▶ CONSIGNES:
A: Répondez à ces questions à l'aide du texte sur le roman Hamnet :
(i) Qui a traduit le roman ?
(ii) En quelle année commence l'histoire ?
(iii) Dans la partie « Mon avis », à part Shakespeare, quel autre dramaturge fait partie des rares qu'on arrive à lire ?
B: Recopiez le passage du texte sur le roman Hamnet en commençant par « Éditeur : 10/18 » et en continuant jusqu'à « de tout engloutir. ».

▶ TEXTE EXTRAIT:
Livres - Histoire

Hamnet de Maggie O’Farrell

Titre : Hamnet

Auteur : Maggie O’Farrell

Traduction : Sarah Tardy

Éditeur : 10/18

Année de parution : 2022

Nombre de pages : 480

Histoire : Un jour d’été 1596, dans la campagne anglaise, une petite fille tombe gravement malade. Son frère jumeau, Hamnet, part chercher de l’aide car aucun de leurs parents n’est à la maison…
Agnes, leur mère, n’est pourtant pas loin, en train de cueillir des herbes médicinales dans les champs alentour ; leur père est à Londres pour son travail ; tous deux inconscients de cette maladie, de cette ombre qui plane sur leur famille et menace de tout engloutir.
Porté par une écriture d’une beauté inouïe, ce nouveau roman de Maggie O’Farrell est la bouleversante histoire d’un frère et d’une sœur unis par un lien indéfectible, celle d’un couple atypique marqué par un deuil impossible. C’est aussi l’histoire d’une maladie « pestilentielle » qui se diffuse sur tout le continent. Mais c’est avant tout une magnifique histoire d’amour et le tendre portrait d’un petit garçon oublié par l’Histoire, qui inspira pourtant à son père, William Shakespeare, sa pièce la plus célèbre.

Mon avis :

Moi, quand on me promet une relecture de la vie d’un des dramaturges que j’aime le plus, forcément je ne peux qu’être attirée par un tel roman. Quand en plus celui-ci se révèle proposer tout autre chose que la classique histoire que j’attendais, ce n’en est qu’une plus belle surprise. Voici l’histoire de ma rencontre avec Hamnet.

J’ai beau adorer la plume de Shakespeare, ce qui en fait un des rares dramaturges que j’arrive à lire avec Racine, je connais mal sa vie. Je n’en sais que ce que j’ai pu voir dans plusieurs oeuvres de fictions cinématographiques ou graphiques, et les quelques recherches sur le net que j’ai fait à côté. Sachant que sa vie été assez parcellaire, du fait du manque de sources, je n’avais pas poussé beaucoup plus loin, notamment en ce qui concerne son mariage et sa descendance. C’est pourtant le coeur de l’histoire ici.

Maggie O’Farrell dont je découvre la plume ici, n’a pas voulu notre faire le récit de l’histoire de famille de Shakespeare ici. Au contraire, elle évite ce nom pendant tout le récit et nous conte plutôt l’histoire d’une famille quasi lambda au XVIe et des aléas terribles qu’ils ont eu à subir. C’est donc plus le récit d’une époque que d’un personnage et j’ai vraiment apprécié cela. Je vais même aller plus loin, c’est l’histoire des drames des femmes ayant vécu à cette époque où les relations et la science n’étaient pas ce qu’elles sont à présents. Cela en fait un texte d’autant plus fort.

▶ DONNÉES AFFICHÉES:
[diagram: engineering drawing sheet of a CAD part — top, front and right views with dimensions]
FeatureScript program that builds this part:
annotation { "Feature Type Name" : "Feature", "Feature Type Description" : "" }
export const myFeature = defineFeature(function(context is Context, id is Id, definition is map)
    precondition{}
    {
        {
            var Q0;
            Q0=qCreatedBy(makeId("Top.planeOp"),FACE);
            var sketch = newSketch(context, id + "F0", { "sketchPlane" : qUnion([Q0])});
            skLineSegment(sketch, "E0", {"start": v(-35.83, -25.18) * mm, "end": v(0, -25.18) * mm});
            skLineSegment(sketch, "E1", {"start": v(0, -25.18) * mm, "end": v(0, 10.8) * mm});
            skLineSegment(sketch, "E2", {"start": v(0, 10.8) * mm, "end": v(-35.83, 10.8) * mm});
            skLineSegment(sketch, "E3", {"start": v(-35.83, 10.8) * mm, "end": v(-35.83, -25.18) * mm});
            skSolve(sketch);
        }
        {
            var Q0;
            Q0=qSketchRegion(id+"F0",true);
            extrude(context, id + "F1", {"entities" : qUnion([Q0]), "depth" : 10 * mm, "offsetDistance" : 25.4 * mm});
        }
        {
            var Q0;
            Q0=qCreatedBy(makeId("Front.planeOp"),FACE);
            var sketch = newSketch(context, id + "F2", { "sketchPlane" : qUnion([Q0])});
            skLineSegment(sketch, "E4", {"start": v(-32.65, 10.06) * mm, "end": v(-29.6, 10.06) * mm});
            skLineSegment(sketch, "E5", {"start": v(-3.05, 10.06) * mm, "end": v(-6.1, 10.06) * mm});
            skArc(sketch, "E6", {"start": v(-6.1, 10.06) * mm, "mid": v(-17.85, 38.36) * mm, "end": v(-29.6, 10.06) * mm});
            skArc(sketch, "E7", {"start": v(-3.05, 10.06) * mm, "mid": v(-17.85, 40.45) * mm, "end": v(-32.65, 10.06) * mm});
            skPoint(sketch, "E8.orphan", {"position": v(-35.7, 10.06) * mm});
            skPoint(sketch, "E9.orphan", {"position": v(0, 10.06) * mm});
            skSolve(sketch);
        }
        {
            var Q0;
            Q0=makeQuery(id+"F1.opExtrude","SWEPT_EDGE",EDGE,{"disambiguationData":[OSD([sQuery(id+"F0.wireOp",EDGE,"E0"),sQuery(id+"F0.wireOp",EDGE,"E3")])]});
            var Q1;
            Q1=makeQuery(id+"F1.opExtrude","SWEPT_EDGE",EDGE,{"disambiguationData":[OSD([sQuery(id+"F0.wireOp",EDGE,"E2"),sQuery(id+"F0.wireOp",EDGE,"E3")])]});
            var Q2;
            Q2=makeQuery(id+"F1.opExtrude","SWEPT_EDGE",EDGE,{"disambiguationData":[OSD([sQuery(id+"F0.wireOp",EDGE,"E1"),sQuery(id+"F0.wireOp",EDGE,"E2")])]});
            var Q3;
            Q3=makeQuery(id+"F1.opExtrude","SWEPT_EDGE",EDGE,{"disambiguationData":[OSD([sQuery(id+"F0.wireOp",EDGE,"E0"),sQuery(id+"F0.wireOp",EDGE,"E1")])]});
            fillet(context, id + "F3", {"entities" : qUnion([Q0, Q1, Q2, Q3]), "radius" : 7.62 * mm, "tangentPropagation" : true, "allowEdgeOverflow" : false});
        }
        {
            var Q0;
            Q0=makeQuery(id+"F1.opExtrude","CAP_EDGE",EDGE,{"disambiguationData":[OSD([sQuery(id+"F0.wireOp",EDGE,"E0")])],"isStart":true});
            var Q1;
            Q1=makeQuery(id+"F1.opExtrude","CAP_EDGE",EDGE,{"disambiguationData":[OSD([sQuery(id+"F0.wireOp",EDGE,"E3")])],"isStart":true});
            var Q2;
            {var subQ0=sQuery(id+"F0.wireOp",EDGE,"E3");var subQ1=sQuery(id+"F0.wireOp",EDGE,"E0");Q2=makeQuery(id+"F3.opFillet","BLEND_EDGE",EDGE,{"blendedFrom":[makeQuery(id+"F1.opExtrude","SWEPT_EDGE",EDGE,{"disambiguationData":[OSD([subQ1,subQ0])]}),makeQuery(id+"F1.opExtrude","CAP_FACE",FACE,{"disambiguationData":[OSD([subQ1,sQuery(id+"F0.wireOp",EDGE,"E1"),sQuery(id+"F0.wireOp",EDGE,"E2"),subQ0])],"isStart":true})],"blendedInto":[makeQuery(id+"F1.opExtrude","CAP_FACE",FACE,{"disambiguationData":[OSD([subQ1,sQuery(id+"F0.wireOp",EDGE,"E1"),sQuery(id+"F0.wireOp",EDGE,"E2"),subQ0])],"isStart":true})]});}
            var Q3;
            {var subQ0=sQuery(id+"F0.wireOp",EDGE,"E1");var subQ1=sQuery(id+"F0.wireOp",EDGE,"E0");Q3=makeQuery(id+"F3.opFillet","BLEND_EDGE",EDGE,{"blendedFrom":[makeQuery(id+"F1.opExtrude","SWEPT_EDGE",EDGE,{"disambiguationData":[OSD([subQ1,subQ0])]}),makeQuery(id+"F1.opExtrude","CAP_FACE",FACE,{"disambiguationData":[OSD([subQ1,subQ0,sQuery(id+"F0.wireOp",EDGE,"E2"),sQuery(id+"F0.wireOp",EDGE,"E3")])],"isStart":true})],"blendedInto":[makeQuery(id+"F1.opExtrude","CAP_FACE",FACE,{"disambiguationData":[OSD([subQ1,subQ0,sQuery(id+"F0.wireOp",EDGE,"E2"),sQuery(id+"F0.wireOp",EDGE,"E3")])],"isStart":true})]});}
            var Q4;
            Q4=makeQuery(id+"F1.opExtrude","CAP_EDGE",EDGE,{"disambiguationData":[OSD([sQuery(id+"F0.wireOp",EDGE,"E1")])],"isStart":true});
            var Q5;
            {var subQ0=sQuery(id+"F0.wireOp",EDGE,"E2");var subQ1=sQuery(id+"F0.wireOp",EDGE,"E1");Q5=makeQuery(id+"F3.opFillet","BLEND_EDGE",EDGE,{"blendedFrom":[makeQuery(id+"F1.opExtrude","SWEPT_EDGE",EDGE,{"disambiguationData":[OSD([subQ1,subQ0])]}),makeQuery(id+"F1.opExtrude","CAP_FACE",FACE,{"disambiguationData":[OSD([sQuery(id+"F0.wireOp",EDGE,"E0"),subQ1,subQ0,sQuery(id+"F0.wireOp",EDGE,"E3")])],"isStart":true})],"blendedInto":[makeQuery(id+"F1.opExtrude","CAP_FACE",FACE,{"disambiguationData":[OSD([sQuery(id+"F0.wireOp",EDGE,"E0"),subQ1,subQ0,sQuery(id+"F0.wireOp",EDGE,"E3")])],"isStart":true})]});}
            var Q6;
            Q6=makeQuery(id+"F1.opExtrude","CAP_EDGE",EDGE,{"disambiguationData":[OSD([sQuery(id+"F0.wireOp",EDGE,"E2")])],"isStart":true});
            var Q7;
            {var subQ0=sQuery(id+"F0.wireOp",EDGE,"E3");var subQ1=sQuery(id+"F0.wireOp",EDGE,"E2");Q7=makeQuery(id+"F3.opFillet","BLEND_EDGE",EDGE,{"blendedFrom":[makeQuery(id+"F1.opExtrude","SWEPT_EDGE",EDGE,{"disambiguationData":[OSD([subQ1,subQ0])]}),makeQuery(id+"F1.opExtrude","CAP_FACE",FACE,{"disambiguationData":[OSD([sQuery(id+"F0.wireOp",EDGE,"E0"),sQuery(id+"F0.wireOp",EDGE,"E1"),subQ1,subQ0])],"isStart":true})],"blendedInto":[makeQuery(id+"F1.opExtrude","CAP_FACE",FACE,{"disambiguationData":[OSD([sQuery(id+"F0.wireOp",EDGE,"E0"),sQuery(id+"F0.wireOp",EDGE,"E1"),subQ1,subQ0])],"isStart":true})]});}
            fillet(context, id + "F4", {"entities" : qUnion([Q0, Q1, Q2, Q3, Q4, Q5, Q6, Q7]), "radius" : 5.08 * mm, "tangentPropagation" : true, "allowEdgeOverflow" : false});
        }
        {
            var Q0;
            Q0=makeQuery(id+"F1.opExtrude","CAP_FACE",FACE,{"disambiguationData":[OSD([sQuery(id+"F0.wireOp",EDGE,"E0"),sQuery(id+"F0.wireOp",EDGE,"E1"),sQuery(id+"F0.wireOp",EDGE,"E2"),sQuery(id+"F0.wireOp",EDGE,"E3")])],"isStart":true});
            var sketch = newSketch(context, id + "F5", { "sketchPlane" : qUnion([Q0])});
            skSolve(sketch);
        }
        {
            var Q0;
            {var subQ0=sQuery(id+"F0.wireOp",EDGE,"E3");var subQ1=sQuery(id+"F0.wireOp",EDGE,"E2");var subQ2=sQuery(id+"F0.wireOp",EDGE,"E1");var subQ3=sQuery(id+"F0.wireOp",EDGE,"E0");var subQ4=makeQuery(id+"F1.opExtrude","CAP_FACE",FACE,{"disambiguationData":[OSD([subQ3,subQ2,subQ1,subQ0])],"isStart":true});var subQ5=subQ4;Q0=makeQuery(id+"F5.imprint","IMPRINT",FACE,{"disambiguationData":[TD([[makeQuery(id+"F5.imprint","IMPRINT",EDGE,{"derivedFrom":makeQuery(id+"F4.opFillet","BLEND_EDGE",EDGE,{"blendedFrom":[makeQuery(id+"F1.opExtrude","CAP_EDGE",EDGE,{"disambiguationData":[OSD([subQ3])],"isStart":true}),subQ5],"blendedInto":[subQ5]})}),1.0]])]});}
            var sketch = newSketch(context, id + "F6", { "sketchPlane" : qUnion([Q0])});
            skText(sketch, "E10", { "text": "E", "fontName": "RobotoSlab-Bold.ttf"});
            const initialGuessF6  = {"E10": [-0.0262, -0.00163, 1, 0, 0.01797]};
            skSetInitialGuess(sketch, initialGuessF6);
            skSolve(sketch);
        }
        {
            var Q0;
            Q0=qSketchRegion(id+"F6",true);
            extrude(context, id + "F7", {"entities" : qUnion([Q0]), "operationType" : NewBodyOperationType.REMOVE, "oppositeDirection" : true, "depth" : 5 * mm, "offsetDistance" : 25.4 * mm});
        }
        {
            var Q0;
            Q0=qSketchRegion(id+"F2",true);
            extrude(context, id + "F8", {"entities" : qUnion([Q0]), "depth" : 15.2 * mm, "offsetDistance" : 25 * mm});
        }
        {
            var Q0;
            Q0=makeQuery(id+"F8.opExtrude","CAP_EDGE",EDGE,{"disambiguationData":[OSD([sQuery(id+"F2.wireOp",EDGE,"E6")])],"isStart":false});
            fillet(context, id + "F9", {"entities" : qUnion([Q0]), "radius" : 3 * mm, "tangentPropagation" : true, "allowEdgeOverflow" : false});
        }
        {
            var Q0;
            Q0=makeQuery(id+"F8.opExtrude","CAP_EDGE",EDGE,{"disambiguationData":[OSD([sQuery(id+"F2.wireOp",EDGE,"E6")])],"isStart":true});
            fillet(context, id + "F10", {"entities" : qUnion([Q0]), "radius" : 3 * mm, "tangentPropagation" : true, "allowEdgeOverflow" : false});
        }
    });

▶ RÉPONSES:
A:
(i) Sarah Tardy
(ii) 1596
(iii) Racine

B:
Éditeur : 10/18

Année de parution : 2022

Nombre de pages : 480

Histoire : Un jour d’été 1596, dans la campagne anglaise, une petite fille tombe gravement malade. Son frère jumeau, Hamnet, part chercher de l’aide car aucun de leurs parents n’est à la maison…
Agnes, leur mère, n’est pourtant pas loin, en train de cueillir des herbes médicinales dans les champs alentour ; leur père est à Londres pour son travail ; tous deux inconscients de cette maladie, de cette ombre qui plane sur leur famille et menace de tout engloutir.